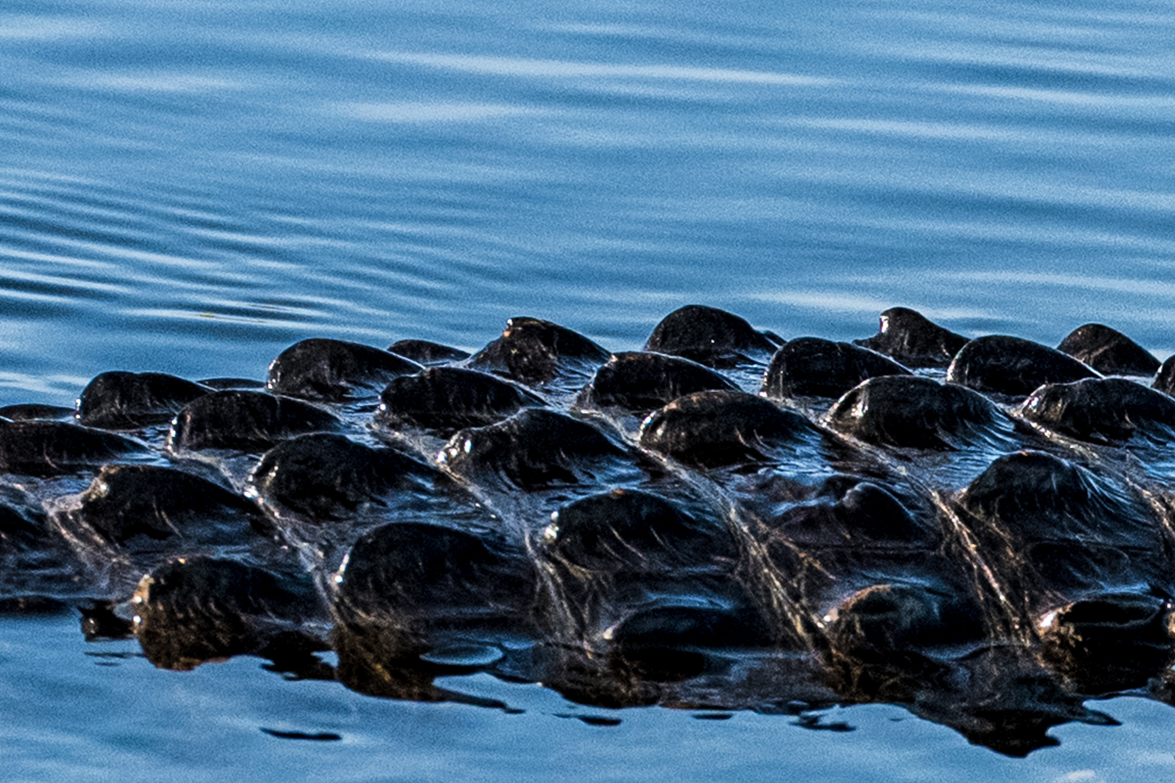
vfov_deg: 1.1
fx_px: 40301
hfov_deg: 1.7
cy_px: 1439
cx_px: 1884
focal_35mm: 1235
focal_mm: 200
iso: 800
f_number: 5
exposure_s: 1/2000
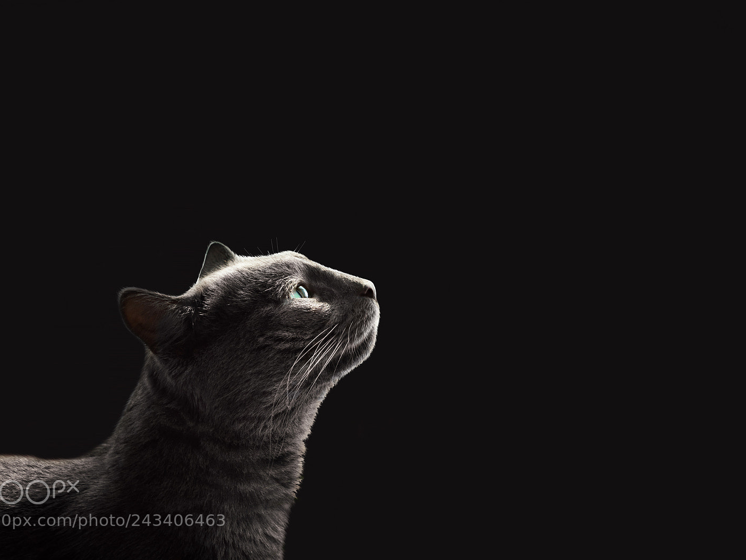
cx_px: 372
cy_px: 278
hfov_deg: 33.5
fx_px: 1240
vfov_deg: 25.4
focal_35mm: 58
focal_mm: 35
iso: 200
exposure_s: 1/80
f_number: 6.3
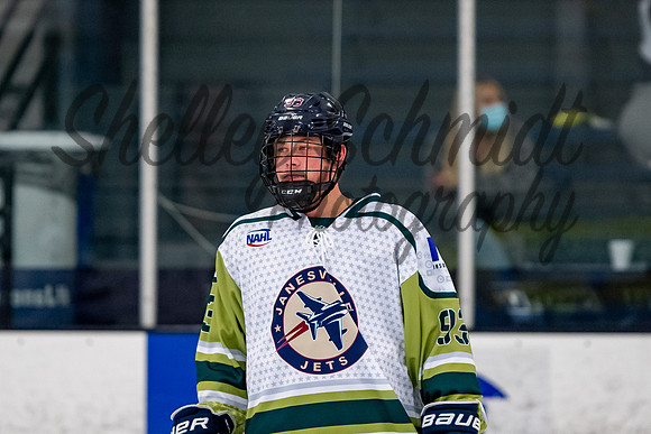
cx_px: 294
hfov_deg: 5.2
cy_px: 195
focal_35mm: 398
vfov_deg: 3.5
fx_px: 7190
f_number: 3.2
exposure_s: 1/800
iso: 2000
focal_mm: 200
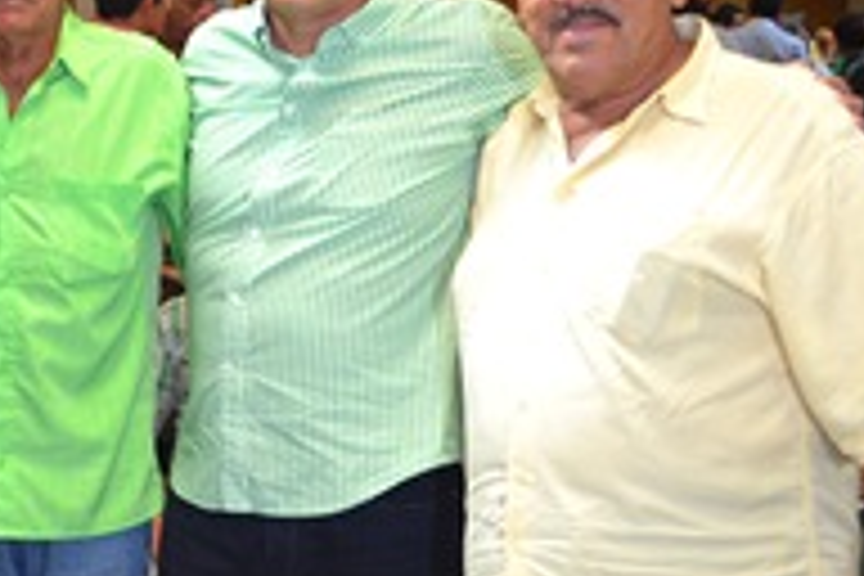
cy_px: 299
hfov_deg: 24.9
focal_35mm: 77
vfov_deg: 17.7
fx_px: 1848
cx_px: -27
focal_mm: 22
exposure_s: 1/60
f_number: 4
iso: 1100
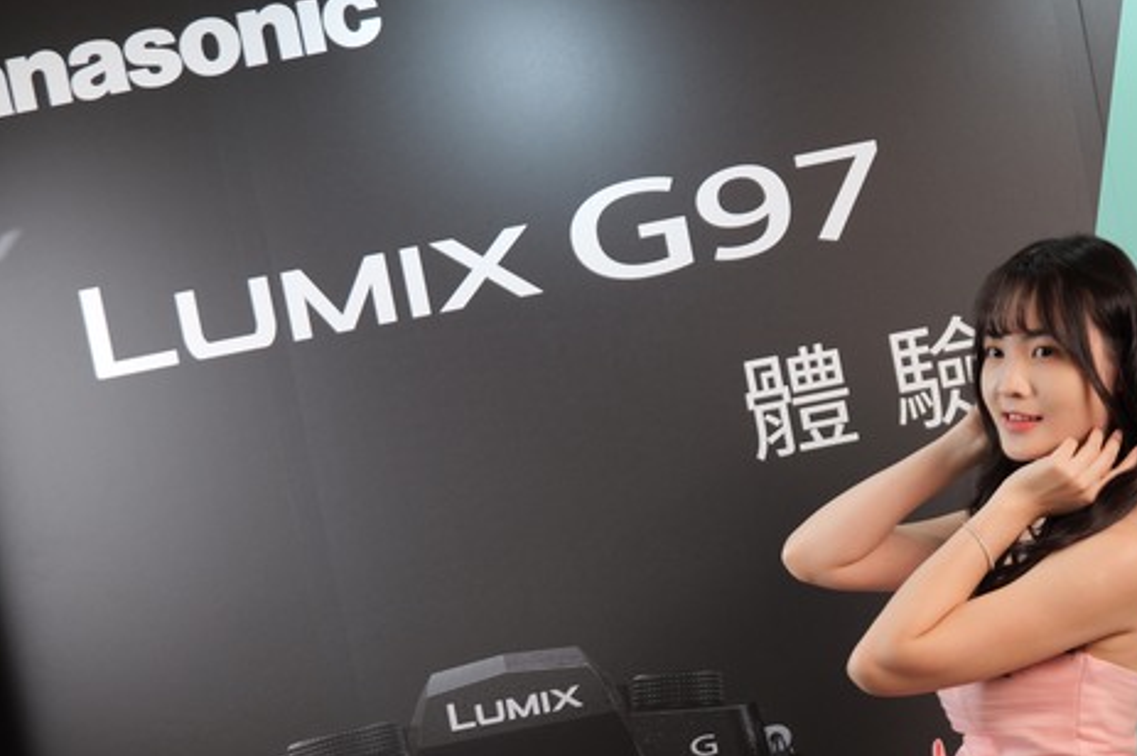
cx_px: 872
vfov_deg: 22.6
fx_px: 1862
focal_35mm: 59
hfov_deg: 33.2
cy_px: 614
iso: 320
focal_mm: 35
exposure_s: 1/60
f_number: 4.5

#####

Task requirements =>
Retype all the data exactly, please, without pictures.

Task response =>
vfov_deg: 1.1
fx_px: 40301
hfov_deg: 1.7
cy_px: 1439
cx_px: 1884
focal_35mm: 1235
focal_mm: 200
iso: 800
f_number: 5
exposure_s: 1/2000
cx_px: 372
cy_px: 278
hfov_deg: 33.5
fx_px: 1240
vfov_deg: 25.4
focal_35mm: 58
focal_mm: 35
iso: 200
exposure_s: 1/80
f_number: 6.3
cx_px: 294
hfov_deg: 5.2
cy_px: 195
focal_35mm: 398
vfov_deg: 3.5
fx_px: 7190
f_number: 3.2
exposure_s: 1/800
iso: 2000
focal_mm: 200
cy_px: 299
hfov_deg: 24.9
focal_35mm: 77
vfov_deg: 17.7
fx_px: 1848
cx_px: -27
focal_mm: 22
exposure_s: 1/60
f_number: 4
iso: 1100
cx_px: 872
vfov_deg: 22.6
fx_px: 1862
focal_35mm: 59
hfov_deg: 33.2
cy_px: 614
iso: 320
focal_mm: 35
exposure_s: 1/60
f_number: 4.5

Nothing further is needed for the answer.